In Sanders' affidavit in the Campus Police report, she named one other demonstrator, Mark A. Smith G, and two other "unidentified" demonstrators. The summary report also lists 12 other people involved in the demonstration.

Also, "Glavin alleges that during the course of protest activities on March 2, 1990, [Penn was] directly responsible for the injuries of two MIT police officers," the Henderson letter continues.

Penn and Francis denied all the charges and maintained that they were being singled out as leaders of the pro-divestment movement.

"I think this is a case of political harassment," Penn said. "The fact that they only charged Ron and I out of what was a much larger group . . . is the most blatant evidence for that," he continued.

Penn believed the charges were part of "a strategy to target the people they perceive as leaders . . . and they're using it as a form of intimidation, believing that if Ron and I are punished enough, . . . the demonstrations and the divestment movement will be stopped."

Glavin denied that Francis and Penn were accused to set an example for other demonstrators on campus.

Widnall refused to comment on the case. "I can't even acknowledge that we're going to hear that case, or that there is a case. It's a serious right of privacy for students," she said.

Henderson would not comment on the possible outcome of the hearing. The cases are usually determined on "a case-by-case basis. There are a range" of disciplinary actions, if the COD chair decides to hear a case, he said. The sanctions range "from a student being found innocent of all charges, all the way to [being] expelled," he added.

Charged with rushing

into Sloan elevator

Francis and Penn were charged with assault because they "led a rush of demonstrators into an elevator at E52," an action which "caused an injury to Sanders," the report states.

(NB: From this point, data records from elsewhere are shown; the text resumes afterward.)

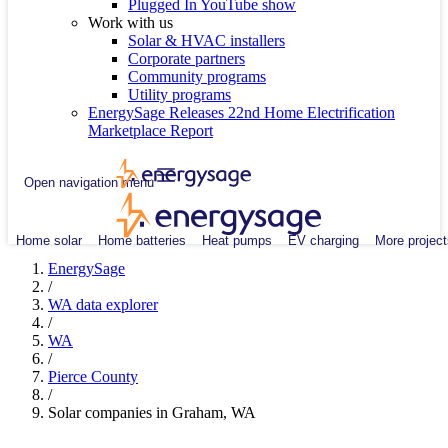
Plugged In YouTube show
Work with us
Solar & HVAC installers
Corporate partners
Community programs
Utility programs
EnergySage Releases 22nd Home Electrification
Marketplace Report
Open navigation menu
Home solar
Home batteries
Heat pumps
EV charging
More project
EnergySage
/
WA data explorer
/
WA
/
Pierce County
/
Solar companies in Graham, WA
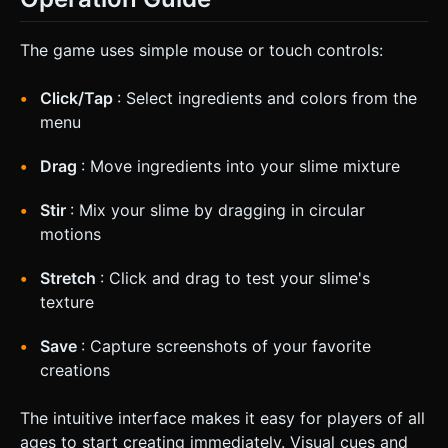
The game uses simple mouse or touch controls:
Click/Tap
: Select ingredients and colors from the
menu
Drag
: Move ingredients into your slime mixture
Stir
: Mix your slime by dragging in circular
motions
Stretch
: Click and drag to test your slime's
texture
Save
: Capture screenshots of your favorite
creations
The intuitive interface makes it easy for players of all
ages to start creating immediately. Visual cues and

Francis is charged with assault and battery on a police officer because he "kicked Officer [Robert J.] Molino," according to the report.

During the demonstration, approximately eight students occupied the only elevator that was programmed to go to the sixth floor, where MIT Corporation members were having lunch. According to the report, five Campus Police officers were injured "as a result of this demonstration and the subsequent confrontation with MIT Police." Several students also "suffered injuries," Francis claimed.

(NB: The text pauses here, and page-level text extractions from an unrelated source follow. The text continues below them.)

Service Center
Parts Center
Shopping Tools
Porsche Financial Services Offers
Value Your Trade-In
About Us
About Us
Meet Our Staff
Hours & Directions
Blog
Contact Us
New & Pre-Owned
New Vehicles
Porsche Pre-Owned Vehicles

Both Penn and Francis were also charged with violating the section of MIT Policies and Procedures (3.33.3) that states "all members of the MIT community are expected to conduct themselves with proper respect for one another and for each other's property," according to the report.

Francis violated this policy, the report states, when he "kicked Officer Molino and led the rush onto the elevator subsequently injuring Officer Sanders."

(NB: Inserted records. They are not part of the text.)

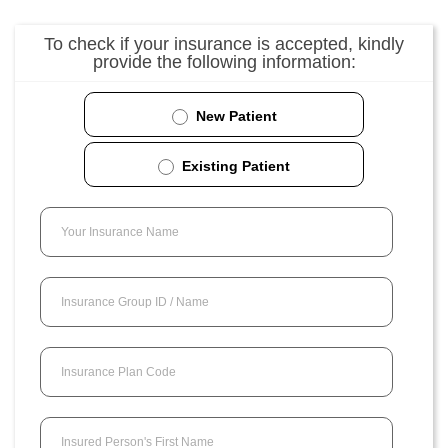
To check if your insurance is accepted, kindly
provide the following information:
New Patient
Existing Patient
Your Insurance Name
Insurance Group ID / Name
Insurance Plan Code
Insured Person's First Name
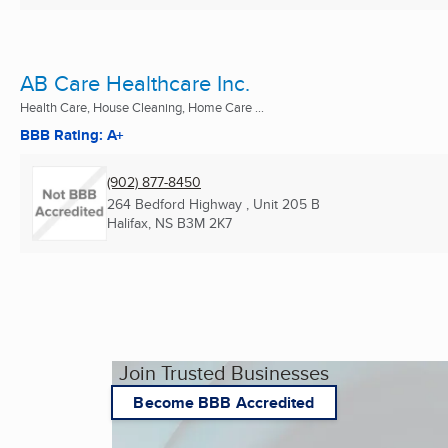
AB Care Healthcare Inc.
Health Care, House Cleaning, Home Care ...
BBB Rating: A+
(902) 877-8450
264 Bedford Highway , Unit 205 B
Halifax, NS
B3M 2K7
Join Trusted Businesses
Become BBB Accredited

According to the report, Penn acted in violation of the policy when he "assisted in leading the rush onto the elevator subsequently injuring Officer Sanders."

Demonstrators deny charges

Both Penn and Francis denied the charges of assault and battery. Francis said he did not kick Officer Molino, an incident the report claims occurred while some of the demonstrators were grouped in the stairwell.

Penn claimed he did not initiate the "rush" on the elevator, because he arrived at the Sloan building after demonstrators gathered in front of the first-floor lobby.

"I didn't even see the rush [into the elevator]. When I got to the lobby, they were already inside," he said.

Francis also denied leading demonstrators into the elevator; he said it was a "false charge."